Middle-of-the-night call, and she had answered with care and concern in her voice.
He managed, “Gracelyn . . . how are you?”
“I am fine. Who is this?”
The woman he loved didn’t recognize his voice.
He’d become a stranger to her. He no longer existed.
The knife twisted as it went deep.
He closed his flip phone. Closed it hard.
Capítulo 25
crueles e inusuales
Medianoche exited
the elevator, stepped back inside his condo.
His Tres Marías were waiting.
They all wore beautiful, long dresses, thigh-high slits up the sides. Tulip-hem crocheted dresses, accented with spot beads and fringe. The first María wore a red dress. The second María’s dress was black. The third María was dressed in blue. The scent of gentle perfumes, three scents that mixed into one.

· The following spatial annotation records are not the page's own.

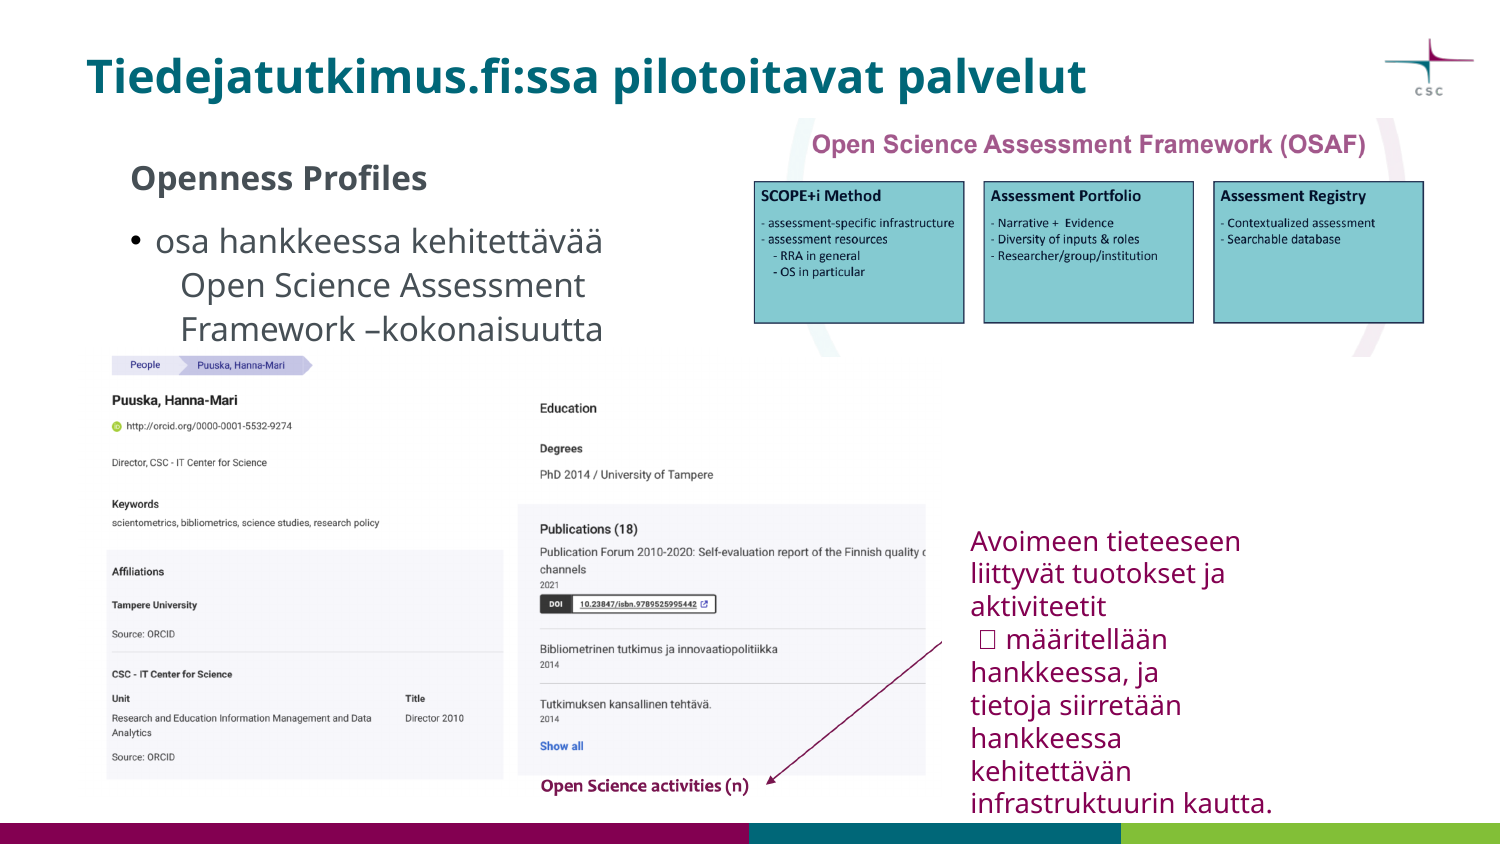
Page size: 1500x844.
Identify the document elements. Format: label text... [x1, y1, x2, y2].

text_box Avoimeen tieteeseen liittyvät tuotokset ja aktiviteetit  määritellään hankkeessa, ja tietoja siirretään hankkeessa kehitettävän infrastruktuurin kautta. [955, 516, 1346, 797]
list Openness Profiles osa hankkeessa kehitettävää Open Science Assessment Framework –kokonaisuutta [119, 147, 680, 347]
picture [78, 118, 1454, 797]
title Tiedejatutkimus.fi:ssa pilotoitavat palvelut [75, 30, 1346, 119]
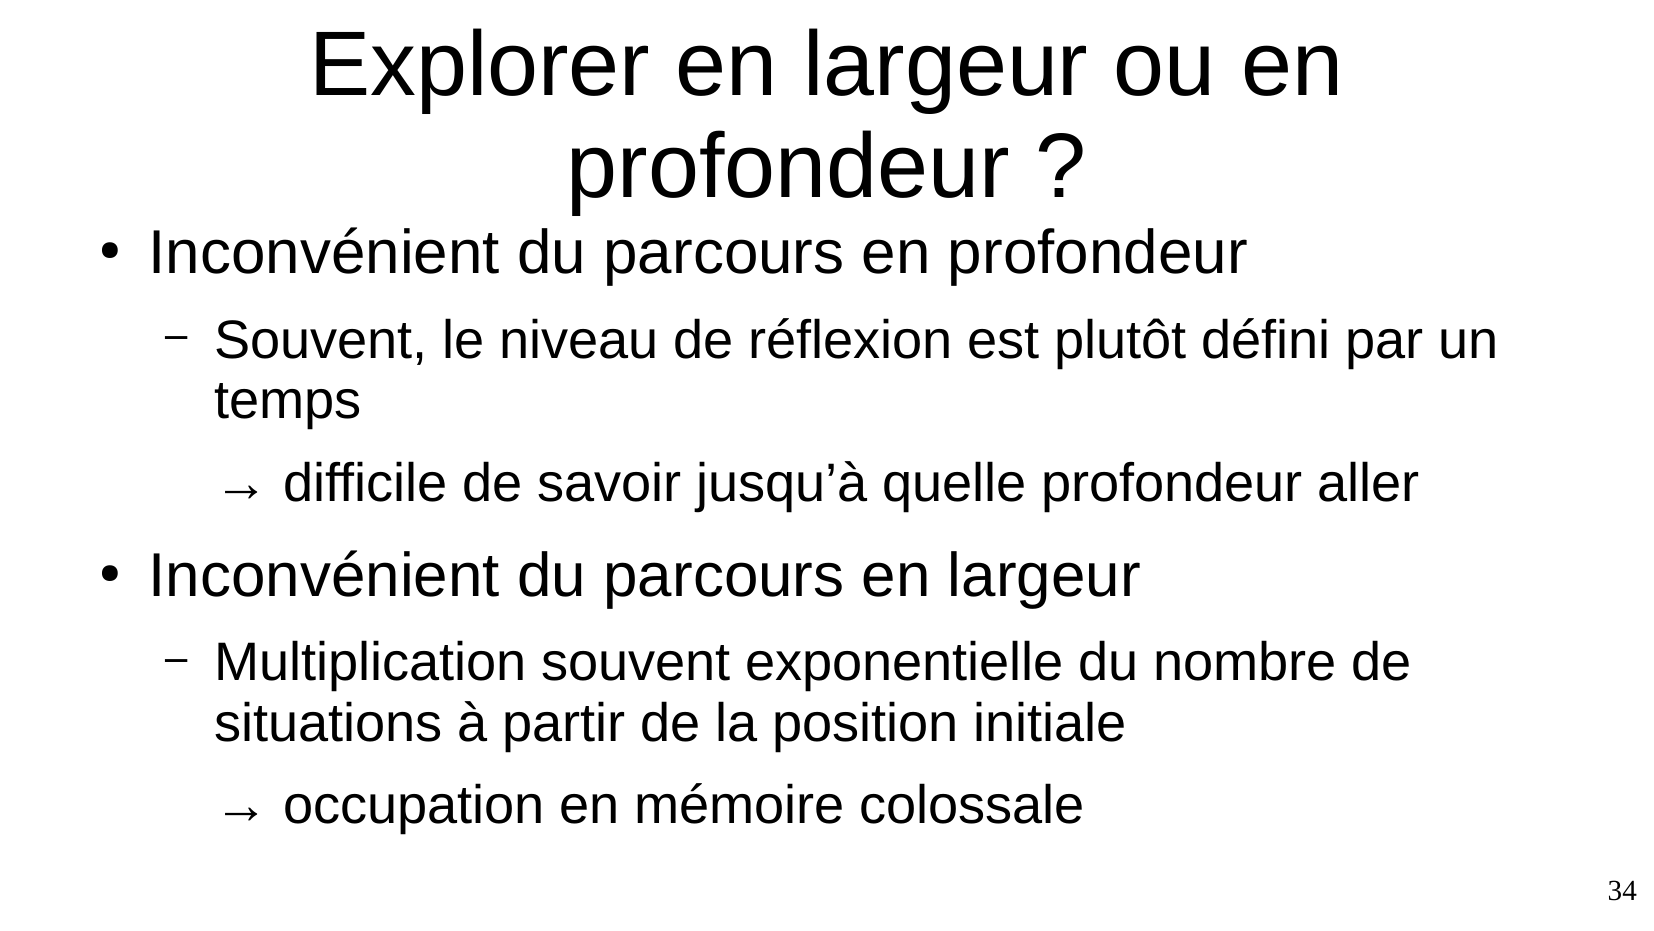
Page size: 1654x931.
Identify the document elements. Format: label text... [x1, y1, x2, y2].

list Inconvénient du parcours en profondeur Souvent, le niveau de réflexion est plutôt défini par un temps → difficile de savoir jusqu’à quelle profondeur aller Inconvénient du parcours en largeur Multiplication souvent exponentielle du nombre de situations à partir de la position initiale → occupation en mémoire colossale [82, 217, 1571, 839]
title Explorer en largeur ou en profondeur ? [82, 12, 1571, 217]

The first María hurried to Medianoche, smiling. “
Yo quiero bailar
.”
She said that she wanted to dance.
The second and third Marías did the same. “
Nosotros también queremos bailar.”
Medianoche growled, went inside the bathroom, stared in the mirror, saw Gracelyn staring back, her image like smoke. He opened the medicine cabinet. Took out a small container. Unscrewed the top. Stared at the white powder. Tonight there was no hesitation. He put cocaine in the web of his hand. Snorted. Closed his eyes for a moment. Waited on that rush. Waited on the euphoric effect. Blood vessels constricted. Body temperature rose. Heartbeat accelerated. Fatigue was replaced by boundless energy. He reached inside the cabinet again. Took out the other small box. Ocular prosthesis. Opened the box. Stared at his faux eye. He removed his eye patch. Inserted the convex shell made of cryolite glass.
The prosthesis fit over his orbital implant and underneath his eyelid.
Ocular prosthesis in place, he left the bathroom.
The girl’s mouths dropped open. Three Spanish gasps. No words.